— Work instructions —
Please reproduce the text on "How Many Licks?" word for word, in full.

— Excerpted text —
****************************************
The remix of "How Many Licks?" was also praised in retrospective reviews. In a 2015 article, Michael Arceneaux of VH1 called it "an under-appreciated gem" and suggested that Lil' Kim record another collaboration with Neptunes member Pharrell Williams in the future. According to Arceneaux, the remix is treated with "great reverence" by fans. Mark Anthony Neal was more critical of the remix due to Fabolous' lyrics ("Oops, there goes my kids on your face"), saying that the addition changed the song's message from "a celebration of autonomous female sexuality" to a "vulgar, demeaning moment of black female objectification".

Some critics compared Nicki Minaj's 2014 single, "Anaconda" to "How Many Licks". Alex Kristelis of Bustle noted that both songs focused on men's appreciation of the singer's body. A Khaleej Times writer called "Anaconda" a "blatant copy" of "How Many Licks?", with Minaj's song sharing "the lyrical blue print and theme" of Lil' Kim's. Westwords Cory Lamz wrote that Minaj parodied "How Many Licks?" and its associated visuals in the music video for her 2011 single "Stupid Hoe".

== Commercial performance ==
According to Michael Arceneaux, "How Many Licks?" and fellow songs from The Notorious K.I.M. did not fare well on radio. Although media outlets considered it a "hit", the song was less commercially successful than Lil' Kim's previous releases. It reached several Billboard charts in the United States, peaking at number 75 on the Billboard Hot 100 on December 2, 2000 and remaining on the chart for nine weeks. The song also reached number 11 on the Hot Rap Songs chart on December 9, 2000, similarly remaining on that chart for nine weeks. It peaked at number 36 on the Hot R&B/Hip-Hop Songs chart that day, remaining on the chart for 20 weeks.
****************************************
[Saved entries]
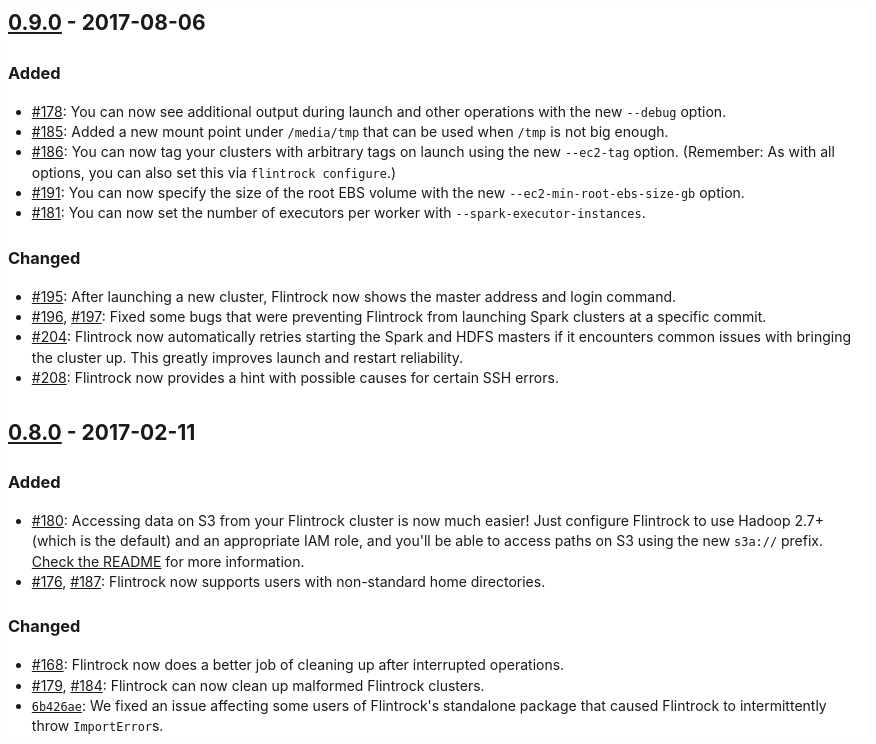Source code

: [#224]: https://github.com/nchammas/flintrock/pull/224
[#232]: https://github.com/nchammas/flintrock/pull/232
[#234]: https://github.com/nchammas/flintrock/pull/234
[#238]: https://github.com/nchammas/flintrock/pull/238
[#246]: https://github.com/nchammas/flintrock/pull/246
[#249]: https://github.com/nchammas/flintrock/pull/249
[#254]: https://github.com/nchammas/flintrock/pull/254
[#259]: https://github.com/nchammas/flintrock/pull/259

## [0.9.0] - 2017-08-06

[0.9.0]: https://github.com/nchammas/flintrock/compare/v0.8.0...v0.9.0

### Added

* [#178]: You can now see additional output during launch and other
  operations with the new `--debug` option.
* [#185]: Added a new mount point under `/media/tmp` that can be used
  when `/tmp` is not big enough.
* [#186]: You can now tag your clusters with arbitrary tags on launch
  using the new `--ec2-tag` option. (Remember: As with all options,
  you can also set this via `flintrock configure`.)
* [#191]: You can now specify the size of the root EBS volume with the
  new `--ec2-min-root-ebs-size-gb` option.
* [#181]: You can now set the number of executors per worker with
  `--spark-executor-instances`.

[#178]: https://github.com/nchammas/flintrock/pull/178
[#185]: https://github.com/nchammas/flintrock/pull/185
[#186]: https://github.com/nchammas/flintrock/pull/186
[#191]: https://github.com/nchammas/flintrock/pull/191
[#181]: https://github.com/nchammas/flintrock/pull/181

### Changed

* [#195]: After launching a new cluster, Flintrock now shows the
  master address and login command.
* [#196], [#197]: Fixed some bugs that were preventing Flintrock from
  launching Spark clusters at a specific commit.
* [#204]: Flintrock now automatically retries starting the Spark and
  HDFS masters if it encounters common issues with bringing the
  cluster up. This greatly improves launch and restart reliability.
* [#208]: Flintrock now provides a hint with possible causes for
  certain SSH errors.

[#195]: https://github.com/nchammas/flintrock/pull/195
[#196]: https://github.com/nchammas/flintrock/pull/196
[#197]: https://github.com/nchammas/flintrock/pull/197
[#204]: https://github.com/nchammas/flintrock/pull/204
[#208]: https://github.com/nchammas/flintrock/pull/208

## [0.8.0] - 2017-02-11

[0.8.0]: https://github.com/nchammas/flintrock/compare/v0.7.0...v0.8.0

### Added

* [#180]: Accessing data on S3 from your Flintrock cluster is now much
  easier! Just configure Flintrock to use Hadoop 2.7+ (which is the
  default) and an appropriate IAM role, and you'll be able to access
  paths on S3 using the new `s3a://` prefix. [Check the README] for
  more information.
* [#176], [#187]: Flintrock now supports users with non-standard home
  directories.

[#180]: https://github.com/nchammas/flintrock/pull/180
[#176]: https://github.com/nchammas/flintrock/pull/176
[#187]: https://github.com/nchammas/flintrock/pull/187
[Check the README]: https://github.com/nchammas/flintrock/tree/v0.8.0#accessing-data-on-s3

### Changed

* [#168]: Flintrock now does a better job of cleaning up after
  interrupted operations.
* [#179], [#184]: Flintrock can now clean up malformed Flintrock
  clusters.
* [`6b426ae`]: We fixed an issue affecting some users of Flintrock's
  standalone package that caused Flintrock to intermittently throw
  `ImportError`s.


[Unreleased]: https://github.com/nchammas/flintrock/compare/v2.1.0...master
[#383]: https://github.com/nchammas/flintrock/pull/383
[2.1.0]: https://github.com/nchammas/flintrock/compare/v2.0.0...2.1.0
[#348]: https://github.com/nchammas/flintrock/pull/348
[#361]: https://github.com/nchammas/flintrock/pull/361
[#362]: https://github.com/nchammas/flintrock/pull/362
[#366]: https://github.com/nchammas/flintrock/pull/366
[#367]: https://github.com/nchammas/flintrock/pull/367
[#369]: https://github.com/nchammas/flintrock/pull/369
[2.0.0]: https://github.com/nchammas/flintrock/compare/v1.0.0...v2.0.0
[#296]: https://github.com/nchammas/flintrock/pull/296
[#302]: https://github.com/nchammas/flintrock/pull/302
[#307]: https://github.com/nchammas/flintrock/pull/307
[#315]: https://github.com/nchammas/flintrock/pull/315
[#316]: https://github.com/nchammas/flintrock/pull/316
[#323]: https://github.com/nchammas/flintrock/pull/323
[#324]: https://github.com/nchammas/flintrock/pull/324
[#285]: https://github.com/nchammas/flintrock/pull/285
[#304]: https://github.com/nchammas/flintrock/pull/304
[#311]: https://github.com/nchammas/flintrock/pull/311
[#326]: https://github.com/nchammas/flintrock/pull/326
[#329]: https://github.com/nchammas/flintrock/pull/329
[#334]: https://github.com/nchammas/flintrock/pull/334
[1.0.0]: https://github.com/nchammas/flintrock/compare/v0.11.0...v1.0.0
[#297]: https://github.com/nchammas/flintrock/pull/297
[#252]: https://github.com/nchammas/flintrock/pull/252
[0.11.0]: https://github.com/nchammas/flintrock/compare/v0.10.0...v0.11.0
[#258]: https://github.com/nchammas/flintrock/pull/258
[#264]: https://github.com/nchammas/flintrock/pull/264
[#268]: https://github.com/nchammas/flintrock/pull/268
[#277]: https://github.com/nchammas/flintrock/pull/277
[0.10.0]: https://github.com/nchammas/flintrock/compare/v0.9.0...v0.10.0
[#242]: https://github.com/nchammas/flintrock/pull/242
[#168]: https://github.com/nchammas/flintrock/pull/168
[#179]: https://github.com/nchammas/flintrock/pull/179
[#184]: https://github.com/nchammas/flintrock/pull/184
[`6b426ae`]: https://github.com/nchammas/flintrock/commit/6b426aedc7e92b434021cc09c6e7eb181fca7eef
[0.7.0]: https://github.com/nchammas/flintrock/compare/v0.6.0...v0.7.0
[#146]: https://github.com/nchammas/flintrock/pull/146
[#149]: https://github.com/nchammas/flintrock/pull/149
[EC2 user data]: http://docs.aws.amazon.com/AWSEC2/latest/UserGuide/user-data.html
[#154]: https://github.com/nchammas/flintrock/pull/154
[#155]: https://github.com/nchammas/flintrock/pull/155
[#156]: https://github.com/nchammas/flintrock/pull/156
[0.6.0]: https://github.com/nchammas/flintrock/compare/v0.5.0...v0.6.0
[#115]: https://github.com/nchammas/flintrock/pull/115
[0.5.0]: https://github.com/nchammas/flintrock/compare/v0.4.0...v0.5.0
[#118]: https://github.com/nchammas/flintrock/pull/118
[#125]: https://github.com/nchammas/flintrock/pull/125
[#112]: https://github.com/nchammas/flintrock/pull/112
[#103]: https://github.com/nchammas/flintrock/pull/103
[#114]: https://github.com/nchammas/flintrock/pull/114
[#122]: https://github.com/nchammas/flintrock/pull/122
[0.4.0]: https://github.com/nchammas/flintrock/compare/v0.3.0...v0.4.0
[#94]: https://github.com/nchammas/flintrock/pull/94
[#98]: https://github.com/nchammas/flintrock/pull/98
[#99]: https://github.com/nchammas/flintrock/pull/99
[#86]: https://github.com/nchammas/flintrock/pull/86
[#93]: https://github.com/nchammas/flintrock/pull/93
[#96]: https://github.com/nchammas/flintrock/pull/96
[#97]: https://github.com/nchammas/flintrock/pull/97
[#100]: https://github.com/nchammas/flintrock/pull/100
[0.3.0]: https://github.com/nchammas/flintrock/compare/v0.2.0...v0.3.0
[`eca59fc`]: https://github.com/nchammas/flintrock/commit/eca59fc0052874d9aa48b7d4d7d79192b5e609d1
[`3cf6ee6`]: https://github.com/nchammas/flintrock/commit/3cf6ee64162ceaac6429d79c3bc6ef25988eaa8e
[0.2.0]: https://github.com/nchammas/flintrock/compare/v0.1.0...v0.2.0
[`b00fd12`]: https://github.com/nchammas/flintrock/commit/b00fd128f36e0a05dafca69b26c4d1b190fa42c9
[#69]: https://github.com/nchammas/flintrock/pull/69
[`0df7004`]: https://github.com/nchammas/flintrock/commit/0df70043f3da215fe699165bc961bd0c4ba4ea88
[`244f734`]: https://github.com/nchammas/flintrock/commit/244f7345696d1b8cec1d1b575a304b9bd9a77840
[`de33412`]: https://github.com/nchammas/flintrock/commit/de3341221ca8d57f5a465b13f07c8e266ae11a59
[#73]: https://github.com/nchammas/flintrock/pull/73
[#74]: https://github.com/nchammas/flintrock/pull/74
[`bf766ba`]: https://github.com/nchammas/flintrock/commit/bf766ba48f12a8752c2e32f9b3daf29501c30866
[0.1.0]: https://github.com/nchammas/flintrock/releases/tag/v0.1.0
****************************************
— Worked solution —
The remix of "How Many Licks?" was also praised in retrospective reviews. In a 2015 article, Michael Arceneaux of VH1 called it "an under-appreciated gem" and suggested that Lil' Kim record another collaboration with Neptunes member Pharrell Williams in the future. According to Arceneaux, the remix is treated with "great reverence" by fans. Mark Anthony Neal was more critical of the remix due to Fabolous' lyrics ("Oops, there goes my kids on your face"), saying that the addition changed the song's message from "a celebration of autonomous female sexuality" to a "vulgar, demeaning moment of black female objectification".

Some critics compared Nicki Minaj's 2014 single, "Anaconda" to "How Many Licks". Alex Kristelis of Bustle noted that both songs focused on men's appreciation of the singer's body. A Khaleej Times writer called "Anaconda" a "blatant copy" of "How Many Licks?", with Minaj's song sharing "the lyrical blue print and theme" of Lil' Kim's. Westwords Cory Lamz wrote that Minaj parodied "How Many Licks?" and its associated visuals in the music video for her 2011 single "Stupid Hoe".

== Commercial performance ==
According to Michael Arceneaux, "How Many Licks?" and fellow songs from The Notorious K.I.M. did not fare well on radio. Although media outlets considered it a "hit", the song was less commercially successful than Lil' Kim's previous releases. It reached several Billboard charts in the United States, peaking at number 75 on the Billboard Hot 100 on December 2, 2000 and remaining on the chart for nine weeks. The song also reached number 11 on the Hot Rap Songs chart on December 9, 2000, similarly remaining on that chart for nine weeks. It peaked at number 36 on the Hot R&B/Hip-Hop Songs chart that day, remaining on the chart for 20 weeks.